▶ What is being asked:
Search the data for the string "Example" and copy each line in which it appears.
Task material START
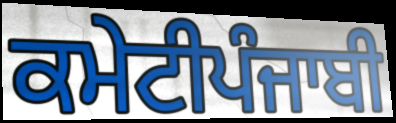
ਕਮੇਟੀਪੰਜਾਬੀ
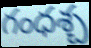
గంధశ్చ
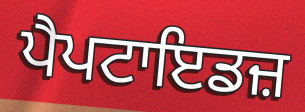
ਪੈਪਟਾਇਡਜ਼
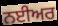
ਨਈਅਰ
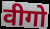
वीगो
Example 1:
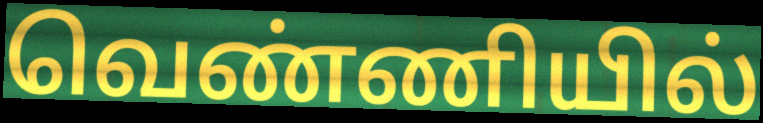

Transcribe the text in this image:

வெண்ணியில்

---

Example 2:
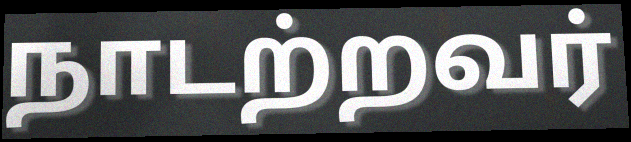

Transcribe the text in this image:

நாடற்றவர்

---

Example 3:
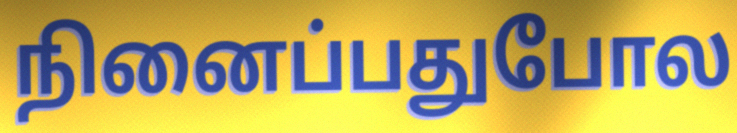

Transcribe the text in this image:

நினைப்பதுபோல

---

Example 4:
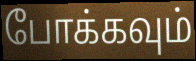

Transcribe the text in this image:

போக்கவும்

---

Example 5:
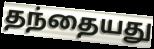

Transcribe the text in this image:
Task material END
▶ Response:
Example 1:
Example 2:
Example 3:
Example 4:
Example 5:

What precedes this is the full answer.